Smartphone OS provider Symbian says 12.3m units running its software shipped in the second quarter of the year, up from 7.8m a year ago. This bagged the company $37.9m in royalty revenues, the bulk of its $41.2m gross revenue.

Despite delays to several of the most anticipated models from Nokia and Sony Ericsson, 24m units shipped in the first half of the year, up 65 per cent from a year ago.

Royalties account for most of Symbian's revenue - partnering and consultancy revenues fell sequentially. Symbian is privately held and the company doesn't disclose its profits.

Earlier this year, Symbian's CFO said the company was comfortably in profit, and that $80m annual revenue represents break even. So by our calculations, the company is on course to clear more than $40m in profit this year.

Overall, 55 models are in development, down one from the start of the year. Ninety-two per cent of 3G smartphones are Symbian devices, the company adds.

Symbian has Nokia and the Japanese manufacturers to thank for its growth. Four manufacturers including Sony Ericsson produce FOMA devices for the Japanese market, the rest are all from Nokia. Symbian included Sony Ericsson's M600i, and Nokia's E60 and E70 as devices that shipped in Q2, although you'd have been very fortunate to find any of these before 30 June.

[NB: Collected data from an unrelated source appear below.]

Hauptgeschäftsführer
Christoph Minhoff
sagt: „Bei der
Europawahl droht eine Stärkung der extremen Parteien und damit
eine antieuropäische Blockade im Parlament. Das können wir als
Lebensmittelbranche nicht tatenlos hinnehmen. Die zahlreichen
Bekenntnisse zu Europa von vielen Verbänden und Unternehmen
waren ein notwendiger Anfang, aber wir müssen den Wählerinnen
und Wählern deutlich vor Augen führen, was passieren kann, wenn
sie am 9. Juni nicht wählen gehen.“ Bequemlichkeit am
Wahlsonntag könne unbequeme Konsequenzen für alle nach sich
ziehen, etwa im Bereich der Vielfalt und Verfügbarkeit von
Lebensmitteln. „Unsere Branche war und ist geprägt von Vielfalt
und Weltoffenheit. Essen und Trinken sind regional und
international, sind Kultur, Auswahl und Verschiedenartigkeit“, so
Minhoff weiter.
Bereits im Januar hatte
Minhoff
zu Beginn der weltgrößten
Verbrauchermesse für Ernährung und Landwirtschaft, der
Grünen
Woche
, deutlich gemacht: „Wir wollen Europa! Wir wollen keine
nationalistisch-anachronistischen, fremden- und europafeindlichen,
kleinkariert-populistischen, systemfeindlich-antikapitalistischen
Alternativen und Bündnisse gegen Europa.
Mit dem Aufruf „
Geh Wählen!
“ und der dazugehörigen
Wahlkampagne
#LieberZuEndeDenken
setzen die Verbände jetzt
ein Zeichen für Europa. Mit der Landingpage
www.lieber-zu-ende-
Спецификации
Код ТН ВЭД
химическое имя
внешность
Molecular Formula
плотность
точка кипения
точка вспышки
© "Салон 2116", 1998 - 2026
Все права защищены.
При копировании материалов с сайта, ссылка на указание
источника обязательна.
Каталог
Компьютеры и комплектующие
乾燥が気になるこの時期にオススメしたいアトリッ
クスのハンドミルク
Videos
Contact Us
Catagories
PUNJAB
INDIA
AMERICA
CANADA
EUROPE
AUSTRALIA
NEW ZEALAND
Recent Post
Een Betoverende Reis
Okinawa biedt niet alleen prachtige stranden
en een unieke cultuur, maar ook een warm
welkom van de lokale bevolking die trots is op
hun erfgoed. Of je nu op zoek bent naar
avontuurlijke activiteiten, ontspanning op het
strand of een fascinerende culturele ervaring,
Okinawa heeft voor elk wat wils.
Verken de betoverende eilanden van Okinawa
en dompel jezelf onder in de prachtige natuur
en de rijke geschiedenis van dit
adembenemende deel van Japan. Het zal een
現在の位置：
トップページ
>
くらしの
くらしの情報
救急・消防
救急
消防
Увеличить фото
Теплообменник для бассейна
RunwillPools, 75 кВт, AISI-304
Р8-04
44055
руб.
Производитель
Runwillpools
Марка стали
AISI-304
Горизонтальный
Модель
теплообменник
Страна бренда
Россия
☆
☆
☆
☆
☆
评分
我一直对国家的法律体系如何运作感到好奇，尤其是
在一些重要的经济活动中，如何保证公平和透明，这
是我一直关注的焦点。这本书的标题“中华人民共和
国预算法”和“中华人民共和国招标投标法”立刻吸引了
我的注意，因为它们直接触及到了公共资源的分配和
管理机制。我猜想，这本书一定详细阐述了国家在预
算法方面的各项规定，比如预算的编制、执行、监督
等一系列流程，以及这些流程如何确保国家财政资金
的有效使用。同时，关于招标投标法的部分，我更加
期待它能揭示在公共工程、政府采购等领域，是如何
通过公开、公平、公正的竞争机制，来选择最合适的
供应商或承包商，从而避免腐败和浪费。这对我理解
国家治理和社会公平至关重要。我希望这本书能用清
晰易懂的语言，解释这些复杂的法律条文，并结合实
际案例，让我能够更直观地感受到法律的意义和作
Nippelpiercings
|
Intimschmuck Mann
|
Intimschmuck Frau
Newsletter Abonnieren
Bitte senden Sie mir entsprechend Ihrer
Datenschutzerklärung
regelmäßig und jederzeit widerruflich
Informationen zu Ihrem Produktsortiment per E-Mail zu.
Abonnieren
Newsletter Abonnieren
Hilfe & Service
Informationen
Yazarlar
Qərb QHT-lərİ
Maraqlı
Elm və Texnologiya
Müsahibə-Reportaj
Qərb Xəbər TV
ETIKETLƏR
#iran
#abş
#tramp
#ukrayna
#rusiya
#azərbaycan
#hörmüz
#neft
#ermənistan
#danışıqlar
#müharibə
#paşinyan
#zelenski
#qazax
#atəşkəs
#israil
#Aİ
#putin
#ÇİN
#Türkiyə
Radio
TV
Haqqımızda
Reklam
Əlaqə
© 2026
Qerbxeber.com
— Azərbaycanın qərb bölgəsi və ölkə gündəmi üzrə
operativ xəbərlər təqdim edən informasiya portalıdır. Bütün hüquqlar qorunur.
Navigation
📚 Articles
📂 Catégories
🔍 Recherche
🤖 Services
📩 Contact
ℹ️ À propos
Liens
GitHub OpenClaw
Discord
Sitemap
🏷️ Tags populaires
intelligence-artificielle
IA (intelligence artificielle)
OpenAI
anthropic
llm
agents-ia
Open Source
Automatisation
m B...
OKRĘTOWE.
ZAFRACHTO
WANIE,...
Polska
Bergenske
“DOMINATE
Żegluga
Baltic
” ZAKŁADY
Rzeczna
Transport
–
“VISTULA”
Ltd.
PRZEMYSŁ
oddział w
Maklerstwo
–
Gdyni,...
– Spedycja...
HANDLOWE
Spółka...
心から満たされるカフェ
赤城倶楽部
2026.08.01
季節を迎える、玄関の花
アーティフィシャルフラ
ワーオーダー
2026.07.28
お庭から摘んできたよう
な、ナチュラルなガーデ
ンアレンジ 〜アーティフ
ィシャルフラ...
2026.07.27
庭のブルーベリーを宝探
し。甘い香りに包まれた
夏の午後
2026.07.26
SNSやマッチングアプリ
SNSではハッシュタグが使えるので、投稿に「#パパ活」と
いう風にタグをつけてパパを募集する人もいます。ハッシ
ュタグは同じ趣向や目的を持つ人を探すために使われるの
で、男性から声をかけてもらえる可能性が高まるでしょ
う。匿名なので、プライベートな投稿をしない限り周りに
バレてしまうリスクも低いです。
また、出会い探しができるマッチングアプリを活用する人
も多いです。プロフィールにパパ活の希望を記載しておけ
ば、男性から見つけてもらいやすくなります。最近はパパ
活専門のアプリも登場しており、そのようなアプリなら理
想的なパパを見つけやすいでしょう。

It's the last quarterly statement before Symbian's new, lower royalty option becomes available. So far manufacturers have paid $7.25 per unit for the first two million units shipped, and $5 per unit after that. The new royalty schedule permits phone makers to take Symbian OS for $2.50 - without Java - or two per cent of the trade price (Nokia's average selling price per phone is a shade over $100).

Symbian's average royalty per unit rose again in the quarter to $5.7 per unit, up from $5.3 a year ago.